When times are good, it's easier for professional debt collectors to find ways to get borrowers to pay back amounts they owe, and many companies have turned to PRA Group (PRAA 7.75%) to help them collect money they're owed rather than trying to go after delinquent debtors themselves. Yet coming into its third-quarter earnings report on Thursday, PRA Group investors are uncertain about whether the company can get itself back on track after an unexpectedly poor set of results in its previous quarterly report in August. Let's take an early look at what's been happening with PRA Group since then and whether it has turned the corner on a brighter future.

Stats on PRA Group

Analyst EPS Estimate

$1.16

Change From Year-Ago EPS

3.6%

Revenue Estimate

$259.8 million

Change From Year-Ago Revenue

8.7%

Earnings Beats in Past 4 Quarters

2

Source: Yahoo! Finance.

Can PRA Group earnings bounce back?
In recent months, investors have gotten more nervous about PRA Group earnings, cutting their third-quarter projections by about 5% and making more modest cuts to full-year 2015 and 2016 estimates. The stock has struggled as well, falling more than 12% since late July.

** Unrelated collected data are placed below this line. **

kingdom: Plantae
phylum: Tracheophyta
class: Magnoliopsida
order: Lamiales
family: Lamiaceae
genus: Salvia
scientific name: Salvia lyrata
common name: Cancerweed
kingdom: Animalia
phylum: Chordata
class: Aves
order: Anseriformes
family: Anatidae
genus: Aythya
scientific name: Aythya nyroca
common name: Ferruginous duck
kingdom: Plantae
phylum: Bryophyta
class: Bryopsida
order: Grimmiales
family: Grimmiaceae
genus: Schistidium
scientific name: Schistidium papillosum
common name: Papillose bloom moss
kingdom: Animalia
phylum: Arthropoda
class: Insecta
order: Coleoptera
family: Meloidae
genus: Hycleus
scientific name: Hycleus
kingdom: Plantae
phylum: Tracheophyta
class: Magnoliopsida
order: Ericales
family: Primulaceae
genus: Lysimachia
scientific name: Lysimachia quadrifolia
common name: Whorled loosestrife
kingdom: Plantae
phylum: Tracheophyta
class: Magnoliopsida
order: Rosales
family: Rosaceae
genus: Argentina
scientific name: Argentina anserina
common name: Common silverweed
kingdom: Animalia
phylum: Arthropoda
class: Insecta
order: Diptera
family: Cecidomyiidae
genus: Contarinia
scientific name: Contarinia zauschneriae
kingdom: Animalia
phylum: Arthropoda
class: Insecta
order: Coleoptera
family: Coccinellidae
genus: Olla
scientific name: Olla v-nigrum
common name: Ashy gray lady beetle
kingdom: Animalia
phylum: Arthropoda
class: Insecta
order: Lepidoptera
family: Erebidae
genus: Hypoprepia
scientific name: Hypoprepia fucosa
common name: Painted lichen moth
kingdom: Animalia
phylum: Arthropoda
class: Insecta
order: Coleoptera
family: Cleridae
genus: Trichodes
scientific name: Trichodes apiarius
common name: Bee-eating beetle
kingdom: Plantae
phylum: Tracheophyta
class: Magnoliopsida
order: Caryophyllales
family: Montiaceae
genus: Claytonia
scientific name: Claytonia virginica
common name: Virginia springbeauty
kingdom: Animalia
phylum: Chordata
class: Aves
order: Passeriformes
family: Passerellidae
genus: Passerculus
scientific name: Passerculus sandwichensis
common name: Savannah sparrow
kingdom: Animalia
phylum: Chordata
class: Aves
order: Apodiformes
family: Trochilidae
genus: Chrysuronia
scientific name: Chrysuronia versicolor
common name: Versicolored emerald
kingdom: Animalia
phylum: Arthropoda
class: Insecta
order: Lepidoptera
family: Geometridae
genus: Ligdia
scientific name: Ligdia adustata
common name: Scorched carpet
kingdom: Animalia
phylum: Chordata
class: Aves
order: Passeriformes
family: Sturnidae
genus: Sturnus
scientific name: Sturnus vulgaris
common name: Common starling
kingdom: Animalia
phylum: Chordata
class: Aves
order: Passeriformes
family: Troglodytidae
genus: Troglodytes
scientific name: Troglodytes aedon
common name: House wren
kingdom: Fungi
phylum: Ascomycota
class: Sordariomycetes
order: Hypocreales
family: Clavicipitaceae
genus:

PRA Group's second-quarter results in August shocked investors who had gotten used to seeing the company dramatically outperform expectations. Yet even though sales climbed 20% and helped push net income up at an even more impressive 37% rate, much of those favorable comparisons came from a one-time charge in the year-ago period, and PRA Group's results were substantially less than what most investors had expected from the debt collector.

Since then, PRA Group has also had to deal with regulatory scrutiny, and that has recently been costly. In September, the Consumer Financial Protection Bureau settled charges with Encore Capital Group (ECPG 1.68%) and PRA Group that had alleged that the two debt-collection specialists had bought debts from other parties that were potentially inaccurate, lacking documentation, or unenforceable. In the CFPB's words, "The companies collected payments by pressuring consumers with false statement and churning out lawsuits using robo-signed court documents." Encore Capital Group took the bigger hit, with $42 million in refunds and $10 million in fines, and the CFPB forced Encore to stop collecting on $125 million in debt. However, PRA Group will have to pay consumer refunds totaling $19 million, along with an $8 million penalty and an agreement to stop collecting on about $3 million in debt.

Yet despite the CFPB action, PRA Group seems committed to continue acquiring new debt-collection opportunities going forward. CEO Steve Fredrickson noted in last quarter's conference call that one reason why the U.S. debt-collection market has taken a hit lately is that several large sellers of debt have stayed out of the market, limiting the amount of supply available for PRA Group, Encore Capital Group, and their peers in the debt-collection space. Frederickson seems convinced that those debt-sellers will eventually return to the market, although he admitted that the timing of when they will do so isn't something he could predict with certainty.

In the PRA Group earnings report, investors need to keep a close eye on how successful strategic partnerships like its agreement with Brazilian master-servicing platform specialist RCB Investimentos have been in bolstering the company's overall results and extending its international reach. The strategic benefit of having exposure to different national economies is that to the extent that one country is at a different stage of the economic cycle than another, PRA Group can diversify its exposure and potentially enjoy good results in one area to help offset challenging conditions in other areas. If those efforts go well, and if the company can keep executing well in the rest of its business, then further growth opportunities could help PRA Group get its stock moving in the right direction once again.